**Text**:
§
Scientific classification
- Kingdom: Animalia
- Phylum: Chordata
- Class: Mammalia
- Order: Rodentia
- Family: Dipodidae
- Genus: Jaculus
- Species: J. blanfordi
- Binomial name: Jaculus blanfordi (Murray, 1884)
- Synonyms: Dipus blanfordi Murray, 1884; Jaculus turcmenicus Vinogradov & Bondar, 1949;

= Blanford's jerboa =

- Genus: Jaculus
- Species: blanfordi
- Authority: (Murray, 1884)
- Conservation status: LC
- Synonyms: Dipus blanfordi Murray, 1884, Jaculus turcmenicus , Vinogradov & Bondar, 1949

Species of rodent

Blanford's jerboa (Jaculus blanfordi) is a species of rodent in the family Dipodidae. It is native to Central Asia and is found in Turkmenistan, Uzbekistan, Afghanistan, Iran and Pakistan.

==Taxonomy==
Blanford's jerboa was first described in 1884 by the British zoologist James Albert Murray, curator of the Karachi Museum and author of a number of books on the birds and mammals of the Indian subcontinent. He named it "Jaculus blanfordi" in honour of the British geologist and zoologist William Thomas Blanford who was a member of the Indian Geological Survey and later published works on the fauna of India.

==Distribution and habitat==
Blanford's jerboa is native to Central Asia. Its range extends from Turkmenistan and Iran, through the Kyzyl Kum Desert and Karakum Desert to central Uzbekistan, Afghanistan and southwestern Pakistan. Its typical habitat is bare clayey or gravelly areas in deserts and other arid localities, but not sandy areas with dunes.
§
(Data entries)

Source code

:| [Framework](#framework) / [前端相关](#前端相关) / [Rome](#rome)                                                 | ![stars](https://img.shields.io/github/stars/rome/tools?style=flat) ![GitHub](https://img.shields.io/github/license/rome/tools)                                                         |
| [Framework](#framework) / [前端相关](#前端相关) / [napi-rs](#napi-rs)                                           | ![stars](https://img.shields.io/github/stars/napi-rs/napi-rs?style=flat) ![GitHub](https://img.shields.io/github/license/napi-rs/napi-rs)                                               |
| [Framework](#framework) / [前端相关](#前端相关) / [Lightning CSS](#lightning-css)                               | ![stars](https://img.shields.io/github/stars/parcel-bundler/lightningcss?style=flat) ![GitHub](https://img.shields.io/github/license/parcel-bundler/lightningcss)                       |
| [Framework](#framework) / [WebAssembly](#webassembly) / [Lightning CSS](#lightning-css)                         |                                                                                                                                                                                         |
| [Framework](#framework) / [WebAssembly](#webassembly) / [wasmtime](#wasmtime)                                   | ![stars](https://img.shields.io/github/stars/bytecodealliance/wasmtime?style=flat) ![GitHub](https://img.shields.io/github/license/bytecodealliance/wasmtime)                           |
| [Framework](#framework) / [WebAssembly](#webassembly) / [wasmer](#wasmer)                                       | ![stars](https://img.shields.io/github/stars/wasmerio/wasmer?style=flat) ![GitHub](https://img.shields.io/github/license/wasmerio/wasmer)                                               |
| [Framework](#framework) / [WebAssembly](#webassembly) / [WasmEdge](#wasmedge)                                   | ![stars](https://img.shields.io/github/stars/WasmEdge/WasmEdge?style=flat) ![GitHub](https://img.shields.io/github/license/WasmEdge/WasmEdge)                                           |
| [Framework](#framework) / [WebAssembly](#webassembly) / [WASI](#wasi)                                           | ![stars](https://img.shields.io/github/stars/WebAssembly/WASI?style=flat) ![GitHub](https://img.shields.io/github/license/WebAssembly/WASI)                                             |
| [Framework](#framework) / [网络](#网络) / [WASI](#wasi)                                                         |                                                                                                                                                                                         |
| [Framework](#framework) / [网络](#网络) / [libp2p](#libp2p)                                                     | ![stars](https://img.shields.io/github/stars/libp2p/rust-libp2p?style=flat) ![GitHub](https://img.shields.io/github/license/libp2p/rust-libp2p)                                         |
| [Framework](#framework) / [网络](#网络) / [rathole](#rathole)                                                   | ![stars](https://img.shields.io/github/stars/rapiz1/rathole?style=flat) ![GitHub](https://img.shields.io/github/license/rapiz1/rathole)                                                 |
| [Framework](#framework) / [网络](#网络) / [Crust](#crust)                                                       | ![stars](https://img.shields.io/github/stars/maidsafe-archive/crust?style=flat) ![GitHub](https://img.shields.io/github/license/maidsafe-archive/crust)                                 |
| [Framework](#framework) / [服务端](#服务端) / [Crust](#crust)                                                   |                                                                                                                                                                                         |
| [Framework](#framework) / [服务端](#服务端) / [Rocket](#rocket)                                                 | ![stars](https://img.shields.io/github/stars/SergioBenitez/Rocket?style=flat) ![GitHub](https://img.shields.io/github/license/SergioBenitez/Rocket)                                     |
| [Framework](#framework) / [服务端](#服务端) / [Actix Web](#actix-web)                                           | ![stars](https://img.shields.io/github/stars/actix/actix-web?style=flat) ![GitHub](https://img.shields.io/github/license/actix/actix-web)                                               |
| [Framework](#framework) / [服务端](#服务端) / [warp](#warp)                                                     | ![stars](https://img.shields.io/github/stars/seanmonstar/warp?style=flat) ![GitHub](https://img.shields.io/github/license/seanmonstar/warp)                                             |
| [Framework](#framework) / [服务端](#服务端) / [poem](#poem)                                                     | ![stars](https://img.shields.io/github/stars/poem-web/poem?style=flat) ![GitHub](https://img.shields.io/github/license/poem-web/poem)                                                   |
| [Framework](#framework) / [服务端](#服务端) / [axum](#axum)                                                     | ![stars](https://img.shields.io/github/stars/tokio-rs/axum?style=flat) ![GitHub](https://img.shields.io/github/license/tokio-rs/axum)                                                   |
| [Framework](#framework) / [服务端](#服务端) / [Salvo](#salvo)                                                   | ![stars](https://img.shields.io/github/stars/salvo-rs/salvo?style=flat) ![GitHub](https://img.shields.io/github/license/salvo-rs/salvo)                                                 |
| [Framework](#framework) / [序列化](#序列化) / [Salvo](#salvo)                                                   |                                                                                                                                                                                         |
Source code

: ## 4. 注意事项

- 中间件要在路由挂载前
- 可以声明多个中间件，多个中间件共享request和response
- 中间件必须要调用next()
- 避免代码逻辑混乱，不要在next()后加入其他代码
§
**Instructions**:
a: According to the text about Blanford's jerboa, what kind of area is not part of the species' typical habitat?
b: Copy from the text about Blanford's jerboa, starting with "- Conservation status: LC" and going on through "Iran and Pakistan.".
c: Write what comes next in the text about Blanford's jerboa, picking up after its last sentence.
This material stands apart from the text about Blanford's jerboa.

**Answers to this exercise**:
a: Sandy areas with dunes.

b:
- Conservation status: LC
- Synonyms: Dipus blanfordi Murray, 1884, Jaculus turcmenicus , Vinogradov & Bondar, 1949

Species of rodent

Blanford's jerboa (Jaculus blanfordi) is a species of rodent in the family Dipodidae. It is native to Central Asia and is found in Turkmenistan, Uzbekistan, Afghanistan, Iran and Pakistan.

c:
==Behaviour==
Blanford's jerboa is a solitary rodent and digs long tunnels in hard ground in which to live. It uses its incisors to loosen the soil, its fore-limbs for digging and pushing loose material under its body, its hind limbs to kick the soil backwards and its snout to ram loose soil. The tunnels are of three types; temporary short burrows with several entrances, several tunnels and a single chamber; breeding burrows with more and longer tunnels, more numerous entrances and a nest chamber at least 30 cm below ground level; winter burrows with a single long tunnel, usually horizontal but with the single chamber some way beneath the ground surface. This jerboa feeds on seeds and such desert plants as Artemisia aucheri, Anabasis aphylla and Peganum harmala, and pieces of stem and leaf have been found inside burrows.

==Status==
Blanford's jerboa has a wide range and is presumed to have a large total population. In some areas, such as Turkmenistan and Uzbekistan, the species is thought to be in decline as some of its habitat is brought under cultivation. However, any decline in total population is small and the International Union for Conservation of Nature has assessed its conservation status as being of "least concern".